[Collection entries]
──────────────────────────────

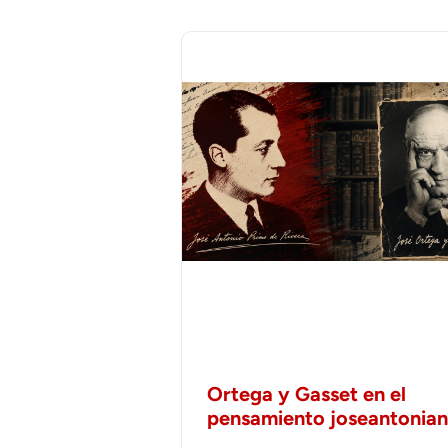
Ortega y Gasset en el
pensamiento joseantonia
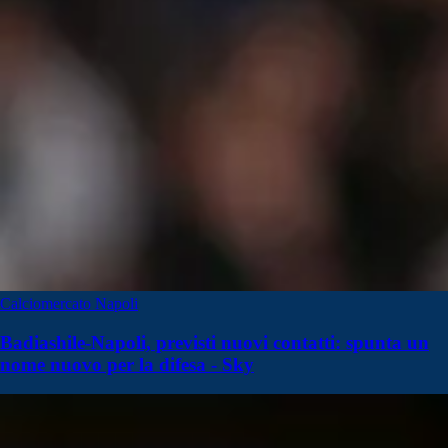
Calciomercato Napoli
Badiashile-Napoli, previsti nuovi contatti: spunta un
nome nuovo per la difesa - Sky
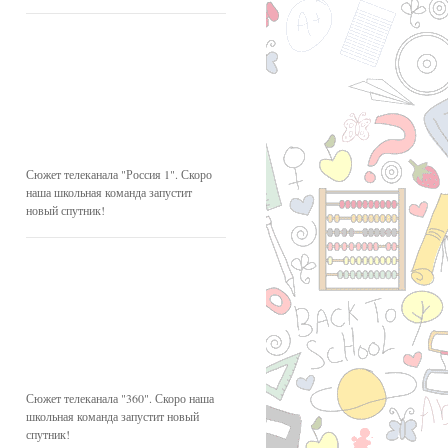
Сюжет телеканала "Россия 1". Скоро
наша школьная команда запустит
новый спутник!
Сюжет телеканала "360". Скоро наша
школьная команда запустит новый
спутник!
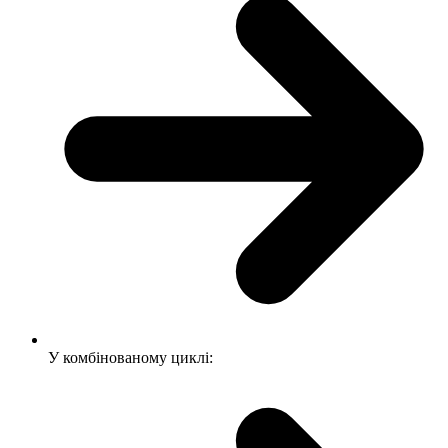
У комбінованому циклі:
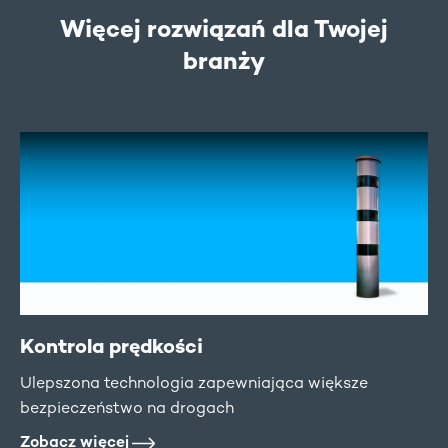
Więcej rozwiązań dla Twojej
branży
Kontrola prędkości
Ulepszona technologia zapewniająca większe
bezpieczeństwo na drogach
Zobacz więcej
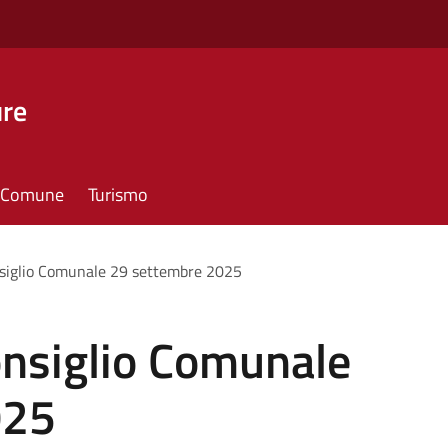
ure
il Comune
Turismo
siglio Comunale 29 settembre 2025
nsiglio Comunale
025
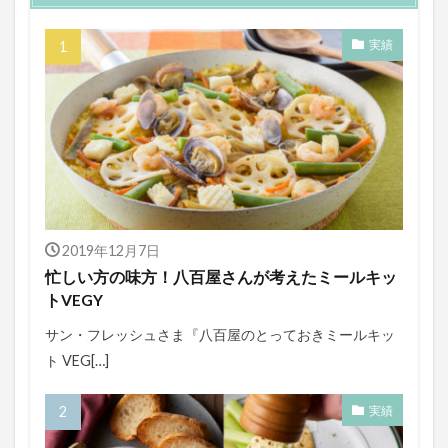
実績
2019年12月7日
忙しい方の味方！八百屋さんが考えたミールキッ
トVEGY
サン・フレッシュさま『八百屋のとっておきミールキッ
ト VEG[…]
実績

──────────────────────────────

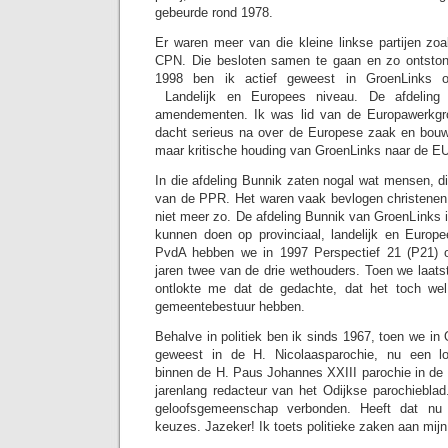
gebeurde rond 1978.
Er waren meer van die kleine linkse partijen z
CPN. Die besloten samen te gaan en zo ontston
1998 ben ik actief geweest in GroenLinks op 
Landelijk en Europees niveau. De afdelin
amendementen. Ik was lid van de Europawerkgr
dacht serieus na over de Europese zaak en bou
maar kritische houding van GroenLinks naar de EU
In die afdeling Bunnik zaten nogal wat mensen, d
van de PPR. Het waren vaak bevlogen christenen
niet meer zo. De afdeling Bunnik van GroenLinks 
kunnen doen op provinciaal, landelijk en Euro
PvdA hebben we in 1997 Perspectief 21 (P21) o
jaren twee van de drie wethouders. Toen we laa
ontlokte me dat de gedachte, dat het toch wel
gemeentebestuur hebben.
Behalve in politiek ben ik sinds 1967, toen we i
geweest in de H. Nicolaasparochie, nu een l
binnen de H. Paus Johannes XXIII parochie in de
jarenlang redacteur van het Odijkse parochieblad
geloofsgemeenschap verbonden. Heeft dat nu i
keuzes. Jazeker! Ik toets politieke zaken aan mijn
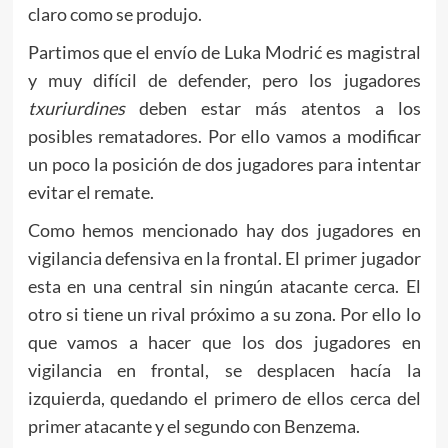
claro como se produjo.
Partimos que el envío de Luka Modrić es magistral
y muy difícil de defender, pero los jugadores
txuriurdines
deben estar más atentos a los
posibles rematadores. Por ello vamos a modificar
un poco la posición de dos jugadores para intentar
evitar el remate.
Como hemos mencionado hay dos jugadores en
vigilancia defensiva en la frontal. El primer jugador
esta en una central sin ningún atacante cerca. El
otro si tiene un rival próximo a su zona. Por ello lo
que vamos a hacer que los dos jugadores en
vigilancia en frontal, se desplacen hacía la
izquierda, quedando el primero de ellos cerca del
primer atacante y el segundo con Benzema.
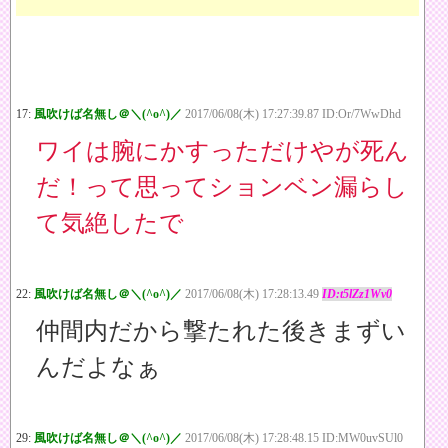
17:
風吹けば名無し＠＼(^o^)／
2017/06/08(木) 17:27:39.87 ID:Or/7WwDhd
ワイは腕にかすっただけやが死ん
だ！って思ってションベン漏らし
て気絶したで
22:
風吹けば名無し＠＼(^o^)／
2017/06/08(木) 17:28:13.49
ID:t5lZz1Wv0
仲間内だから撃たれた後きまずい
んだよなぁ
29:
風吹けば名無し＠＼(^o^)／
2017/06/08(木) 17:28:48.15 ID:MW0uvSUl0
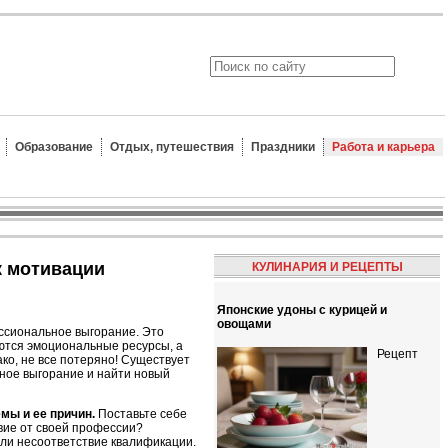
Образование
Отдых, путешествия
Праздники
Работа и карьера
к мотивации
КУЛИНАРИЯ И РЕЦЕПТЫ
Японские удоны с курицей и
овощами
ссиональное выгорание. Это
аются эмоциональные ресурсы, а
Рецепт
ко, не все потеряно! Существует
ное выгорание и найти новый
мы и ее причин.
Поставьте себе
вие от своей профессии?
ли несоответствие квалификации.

──────────────────────────────

§ Directions for this task
Go through the data above and copy each line in which "наша" appears.

§ Exercise solution
наша школьная команда запустит
Сюжет телеканала "360". Скоро наша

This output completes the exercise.